According to the “Shomrim al Hanetzach” (Preserving the Eternal) organization, last week Civil Administration personnel confiscated an excavator used to pave an illegal road at the site, destroying archaeological artifacts. As a result of the confiscation, the violations were stopped.

The Civil Administration has recently changed its policy and begun operating in Area B as well, where violations of antiquities laws and archaeological site destruction occurs. Several months ago, Israel Hayom reported that the Civil Administration was operating in the Khirbet Turpin ruins, also located in Area B. At the beginning of this month, SOA personnel operated in Khirbet Turpin again, confiscating four vehicles and arresting looters at the scene.

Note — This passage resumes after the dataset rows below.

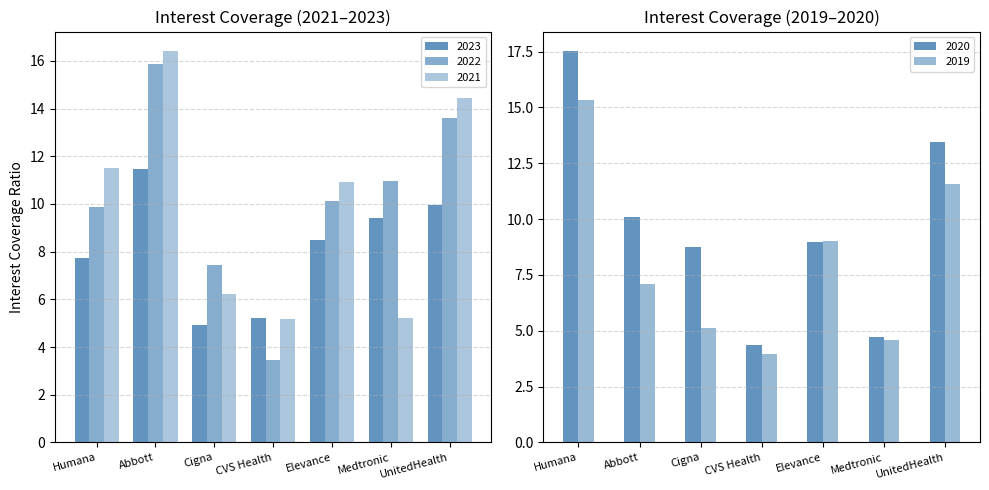

How many values in the 2019-12-31 series exceed 7?

4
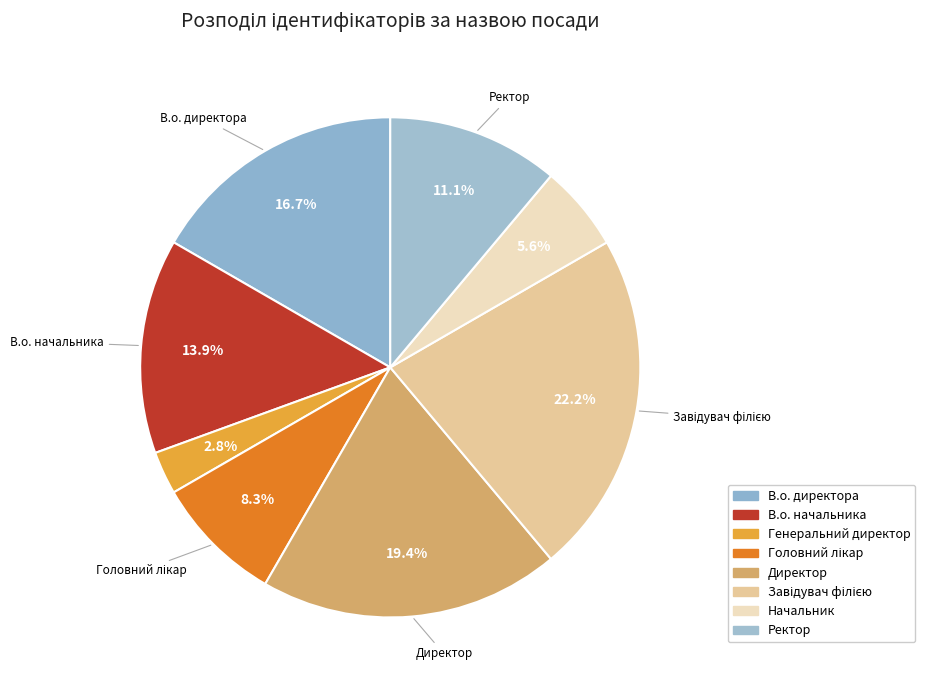

To the nearest percent, what percentage of the pie is Генеральний директор?

3%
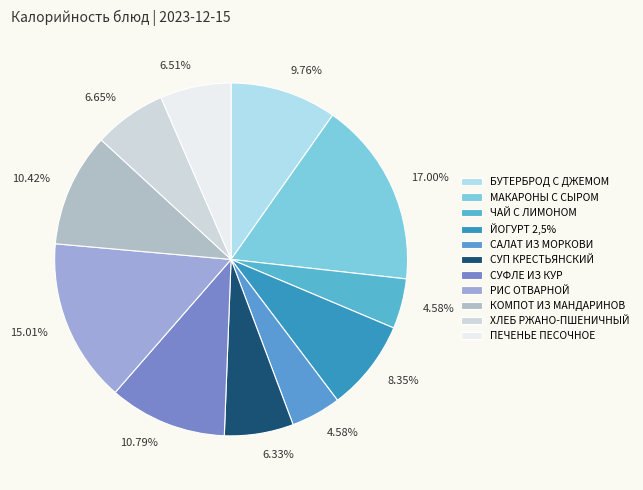

Do РИС ОТВАРНОЙ and СУП КРЕСТЬЯНСКИЙ together represent more than half of the pie?

No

“We welcome the new trend,” said Moshe Gutman, chairman of Preserving the Eternal. “The State of Israel has understood that it is also responsible for heritage sites located in Area B. The policy change that began in Khirbet Turpin is spreading throughout Judea and Samaria, led by the political echelon. We hope to see more and more effective enforcement operations such as these. The heritage belongs to us all,” he added.

The Israeli government has set as a goal acting against the phenomenon of archaeological site destruction in Judea and Samaria, and preserving Jewish heritage in the region.

Last week, as was published by Israel Hayom, the government approved a massive plan to combat the destruction of antiquities, allocating NIS 120 million ($32 million) to the cause.